Alien Life Must Be Out There - ALMA Study Shows Building Blocks of Our Sun and Earth Aren't 'Unique'

Complex organic molecules are the building blocks of life. The discovery was made with the Atacama Large Millimeter/submillimeter Array (ALMA) and reaffirms the notion that our sun and Earth are not unique in the universe, according to a press release from European Southern Observatory (ESO).

The new ALMA observations reveal that the protoplanetary disc surrounding the young star MWC 480 contains large amounts of a complex carbon-based molecule, methyl cyanide (CH3CN) - enough to fill all of Earth's oceans. Both this molecule and its cousin hydrogen cyanide (HCN) were found in the cold outer reaches of the star's newly formed disc, in a region that astronomers believe is analogous to the Kuiper Belt - the realm of icy planetesimals and comets in our own solar system beyond Neptune.

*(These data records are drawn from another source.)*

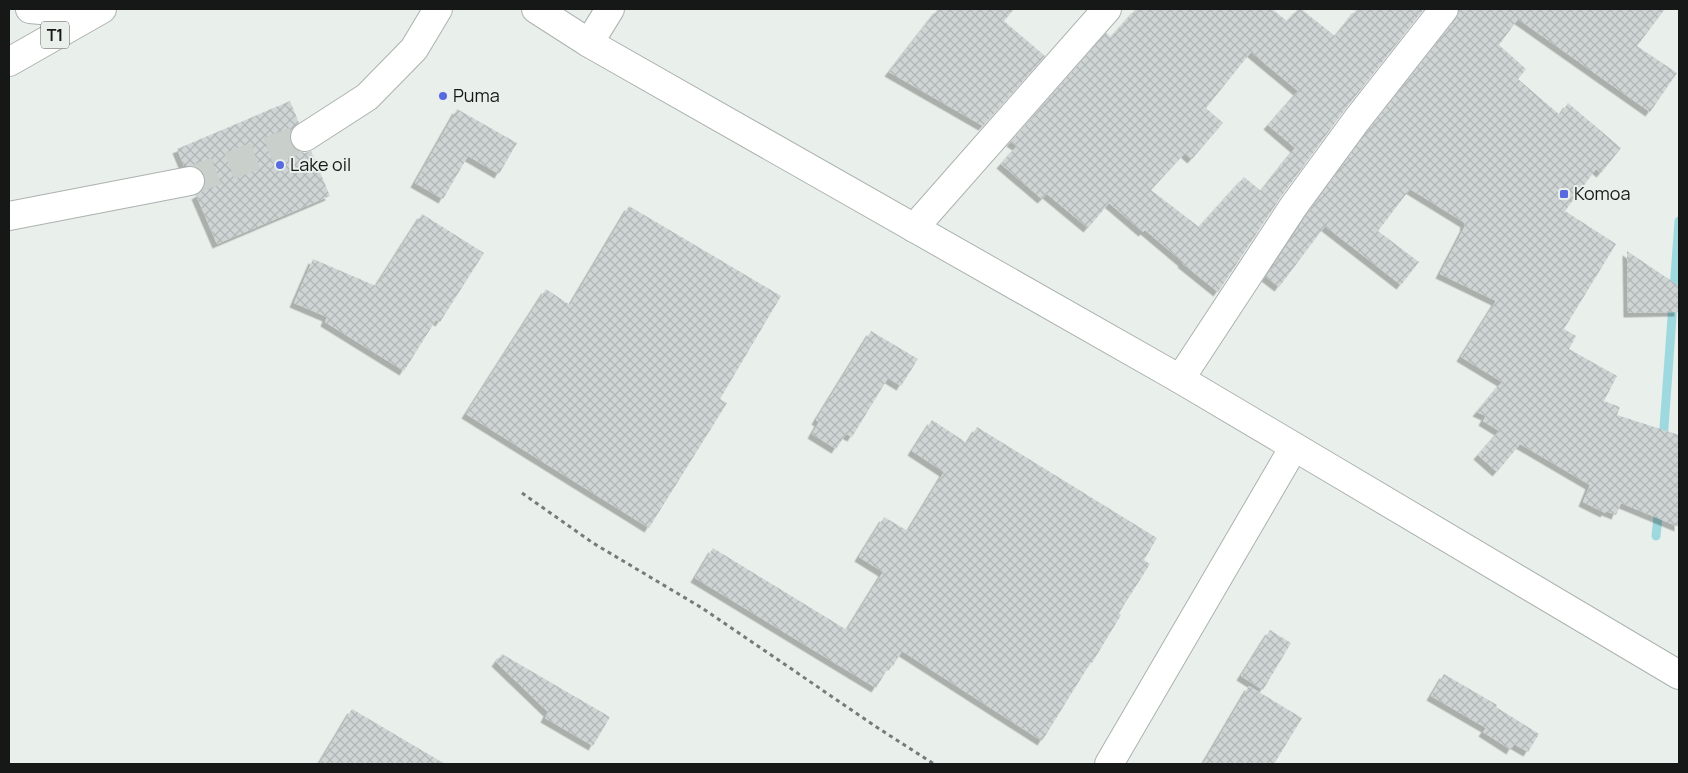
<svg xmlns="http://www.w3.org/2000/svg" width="1688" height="773" viewBox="0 0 1688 773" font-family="Manrope,sans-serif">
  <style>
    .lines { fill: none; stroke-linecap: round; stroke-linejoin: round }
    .stream { stroke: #9fd9e0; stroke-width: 9 }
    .building { fill: url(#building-cross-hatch); fill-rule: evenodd; filter: url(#shadow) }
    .minor-tunnel { stroke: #c9cfcb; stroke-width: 28; stroke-dasharray: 28 14; stroke-linecap: butt }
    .minor-casing { stroke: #acb2af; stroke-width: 30 }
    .major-casing { stroke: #acb2af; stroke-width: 30 }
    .highway-casing { stroke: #acb2af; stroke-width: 30 }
    .path { stroke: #767a78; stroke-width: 3; stroke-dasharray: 4 4; stroke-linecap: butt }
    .minor { stroke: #fff; stroke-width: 28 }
    .major { stroke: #fff; stroke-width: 28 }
    .highway { stroke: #fff; stroke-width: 28 }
    .poi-dot { fill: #586ae1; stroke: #e9efeb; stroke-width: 2 }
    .labels { text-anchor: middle; stroke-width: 4; stroke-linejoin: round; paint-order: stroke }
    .shield { fill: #e9efeb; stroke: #555857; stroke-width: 1 }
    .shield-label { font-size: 16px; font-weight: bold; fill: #161817 }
    .poi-label { font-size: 18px; fill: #161817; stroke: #e9efeb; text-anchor: start }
  </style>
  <defs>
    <pattern id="building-cross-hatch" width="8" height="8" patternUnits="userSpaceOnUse" patternTransform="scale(1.25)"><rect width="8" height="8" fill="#ced5d4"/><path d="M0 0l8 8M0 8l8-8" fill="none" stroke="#b0b6b5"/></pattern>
    <filter id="shadow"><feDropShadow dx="-4.5" dy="4.5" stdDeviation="0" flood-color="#0004"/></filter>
  </defs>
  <rect width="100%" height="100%" fill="#e9efeb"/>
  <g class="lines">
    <g class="stream">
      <path d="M 1663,441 L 1679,221"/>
      <path d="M 1656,536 L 1659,507"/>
    </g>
  </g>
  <g class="building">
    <path d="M 938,9 L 1014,9 L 1004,21 L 1045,56 L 983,126 L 889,72 Z"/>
    <path d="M 1136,9 L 1272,9 L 1287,21 L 1298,9 L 1301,9 L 1335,36 L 1357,9 L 1424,9 L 1343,112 L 1280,198 L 1218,292 L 1182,263 L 1183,262 L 1145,230 L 1143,232 L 1109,203 L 1088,228 L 1047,194 L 1042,199 L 1001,164 L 1017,146 L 1011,142 L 1106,33 L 1111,37 ZM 1251,52 L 1298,91 L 1268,125 L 1295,148 L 1261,191 L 1244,177 L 1199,227 L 1151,190 L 1185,153 L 1192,159 L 1223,123 L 1206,108 Z"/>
    <path d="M 1459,9 L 1665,9 L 1637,46 L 1677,73 L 1650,112 L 1518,19 L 1499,45 L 1526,69 L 1518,79 L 1560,115 L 1568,103 L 1621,148 L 1601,173 L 1596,169 L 1565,211 L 1616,244 L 1564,329 L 1576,336 L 1569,349 L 1617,376 L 1604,401 L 1620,407 L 1617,415 L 1679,435 L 1679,527 L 1621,503 L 1616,515 L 1606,511 L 1605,513 L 1583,502 L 1590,485 L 1520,444 L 1497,472 L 1478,455 L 1499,431 L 1483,421 L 1486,416 L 1477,412 L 1502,382 L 1461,357 L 1496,301 L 1440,274 L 1465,226 L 1464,226 L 1465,223 L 1410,189 L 1378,231 L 1419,262 L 1401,285 L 1325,226 L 1279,287 L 1266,277 L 1306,216 L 1368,130 L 1456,19 Z"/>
    <path d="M 290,101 L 299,123 L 291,130 L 289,137 L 292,145 L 298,151 L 305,153 L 311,151 L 330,196 L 217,244 L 196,195 L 201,192 L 205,187 L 205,178 L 201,170 L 196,166 L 184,166 L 177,149 Z"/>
    <path d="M 457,109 L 517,143 L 499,174 L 468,156 L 443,199 L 415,183 Z"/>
    <path d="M 629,206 L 781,296 L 720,399 L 727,403 L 649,528 L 466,414 L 546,289 L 570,305 Z"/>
    <path d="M 422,214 L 484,253 L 440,322 L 436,320 L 404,371 L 325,322 L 327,317 L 294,303 L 313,259 L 376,286 Z"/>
    <path d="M 1627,251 L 1679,286 L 1679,312 L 1628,313 Z"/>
    <path d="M 871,331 L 918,359 L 901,386 L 888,378 L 852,437 L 846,434 L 836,449 L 812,434 L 819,422 L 816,420 Z"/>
    <path d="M 932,420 L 967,443 L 977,427 L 1157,538 L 1144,560 L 1150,564 L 1119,613 L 1121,615 L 1092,663 L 1091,662 L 1042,741 L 902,651 L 893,666 L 890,665 L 876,688 L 695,578 L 713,548 L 847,630 L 883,572 L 859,557 L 884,517 L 908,531 L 944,472 L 912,451 Z"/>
    <path d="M 1270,630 L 1291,643 L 1263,690 L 1241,676 Z"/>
    <path d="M 502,654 L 610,717 L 593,746 L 545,718 L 548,712 L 496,662 Z"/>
    <path d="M 1444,674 L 1497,705 L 1496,707 L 1539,734 L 1528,752 L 1514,744 L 1511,750 L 1483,732 L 1486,728 L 1431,696 Z"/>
    <path d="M 1249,686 L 1302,718 L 1274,764 L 1203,764 Z"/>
    <path d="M 352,709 L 445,764 L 319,764 Z"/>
  </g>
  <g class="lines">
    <path class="minor-tunnel" d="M 190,181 L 305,137"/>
    <defs>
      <g id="minor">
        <path d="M 589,43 L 610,9"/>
        <path d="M 305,137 L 367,97 L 414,49 L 438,9"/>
        <path d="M 9,216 L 190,181"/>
        <path d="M 914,228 L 1107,9"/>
        <path d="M 1180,379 L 1293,207 L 1356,121 L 1444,9"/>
        <path d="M 1109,764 L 1294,447"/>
      </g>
      <path id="major" d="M 536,9 L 589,43 L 1180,379 L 1679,675"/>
      <g id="highway">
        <path d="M 30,9 L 41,10 L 62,9"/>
        <path d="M 9,62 L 102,9"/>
      </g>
    </defs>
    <use href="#minor" class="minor-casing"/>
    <use href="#major" class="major-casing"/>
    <use href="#highway" class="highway-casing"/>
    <path class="path" d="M 522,493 L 593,543 L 702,608 L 878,728 L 934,764"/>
    <use href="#minor" class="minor"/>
    <use href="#major" class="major"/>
    <use href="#highway" class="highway"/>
  </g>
  <g class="poi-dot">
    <circle cx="443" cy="96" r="5"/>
    <circle cx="280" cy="165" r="5"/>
    <rect x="1559" y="189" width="10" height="10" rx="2.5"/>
  </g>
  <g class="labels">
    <rect class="shield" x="41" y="21.5" width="28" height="27" rx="4"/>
    <g class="shield-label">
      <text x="55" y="41">T1</text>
    </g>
    <g class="poi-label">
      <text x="453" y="102">Puma</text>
      <text x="290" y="171">Lake oil</text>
      <text x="1574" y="200">Komoa</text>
    </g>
  </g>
  <rect width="1688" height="773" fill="none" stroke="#161817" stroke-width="20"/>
</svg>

"Studies of comets and asteroids show that the solar nebula that spawned the Sun and planets was rich in water and complex organic compounds," said lead author Karin Öberg, an astronomer with the Harvard-Smithsonian Center for Astrophysics in Cambridge, Mass., according to the press release. "We now have even better evidence that this same chemistry exists elsewhere in the Universe, in regions that could form solar systems not unlike our own."
The star MWC 480 is about twice the mass of the sun and is located 455 light-years away in the Taurus star-forming region. Studies with ALMA and other telescopes have yet to find any obvious signs of planet formation in it.

"From the study of exoplanets, we know the Solar System isn't unique in its number of planets or abundance of water," concluded Öberg, according to the press release. "Now we know we're not unique in organic chemistry. Once more, we have learnt that we're not special. From a life in the Universe point of view, this is great news."

The results are published in the April 9 issue of the journal Nature. The paper is titled, "The Cometary Composition of a Protoplanetary Disk as Revealed by Complex Cyanides."

The team is composed of Karin I. Öberg (Harvard-Smithsonian Centre for Astrophysics), Viviana V. Guzmán (Harvard-Smithsonian Centre for Astrophysics), Kenji Furuya (Leiden Observatory, Leiden University, Leiden, the Netherlands), Chunhua Qi (Harvard-Smithsonian Centre for Astrophysics), Yuri Aikawa (Kobe University, Kobe, Japan), Sean M. Andrews (Harvard-Smithsonian Centre for Astrophysics), Ryan Loomis (Harvard-Smithsonian Centre for Astrophysics) and David J. Wilner (Harvard-Smithsonian Centre for Astrophysics).